Sua defesa canina da supremacia exclusiva do mercado não é bem aceita. O bastão presidencial que ele quis segurar no dia de sua posse foi decorado com as cabeças de seus quatro cães vivos e com a do falecido Conan. Ele dedicou uma de suas obras baseadas na razão econômica ultraliberal, “pelo amor incondicional deles”, aos seus quatro cães [6]. Eles ocupam um lugar protocolar e midiático ao seu lado. Por exemplo, ele os apresentou ao embaixador da França no dia 30 de junho. Cada um deles leva o nome de um mestre da escola de Chicago: Milton (Friedman), Murray (Rothbard); Robert; Lucas (Robert Lucas); esses quatro amigos do homem são clones de Conan (o bárbaro), falecido em 2017 [7], com quem o presidente se comunicaria graças à mediação de uma especialista em psicologia animal, viva ou falecida, a veterinária médium Celia Liliana Melamed [8]. Resta, finalmente, sua fascinação por números e nomes, que talvez seja a origem de sua osmose espiritual com o judaísmo em sua versão habad-lubavitch. Com sua proximidade com a economia, ele cita a Bíblia ocasionalmente para apoiar seus argumentos, mas também com uma proximidade emocional, como observado durante uma de suas visitas a Israel, onde chorou em Jerusalém diante do Muro das Lamentações.

---------------

INSTRUÇÕES DO EXERCÍCIO
Diga se cada afirmação a seguir concorda com o trecho sobre o presidente e seus cães. Responda sim ou não e cite as palavras do trecho que decidem a questão.
1. O presidente apresentou seus cães ao embaixador da França.
2. Conan morreu em 2019.
3. O presidente chorou em Jerusalém diante do Muro das Lamentações.

Dados de estimativa de pose:

---------------

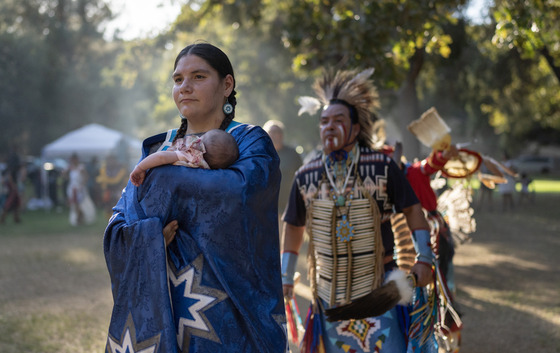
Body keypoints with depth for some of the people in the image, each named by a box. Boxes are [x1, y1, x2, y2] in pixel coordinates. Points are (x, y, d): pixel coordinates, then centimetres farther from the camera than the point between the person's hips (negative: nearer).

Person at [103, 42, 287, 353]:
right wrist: (152, 233, -20)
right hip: (159, 312, 4)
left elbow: (238, 191, -26)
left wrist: (165, 175, -14)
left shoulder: (251, 142, -3)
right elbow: (116, 232, 2)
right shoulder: (157, 148, 10)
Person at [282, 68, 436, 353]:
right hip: (330, 290, 3)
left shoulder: (382, 166, -5)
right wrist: (285, 276, 13)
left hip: (378, 287, -3)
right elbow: (294, 226, 13)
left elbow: (411, 209, 0)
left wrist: (424, 258, -7)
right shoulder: (305, 176, 3)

---------------

ESPAÇO DA RESPOSTA
1. Sim: "ele os apresentou ao embaixador da França no dia 30 de junho".
2. Não: "falecido em 2017".
3. Sim: "onde chorou em Jerusalém diante do Muro das Lamentações".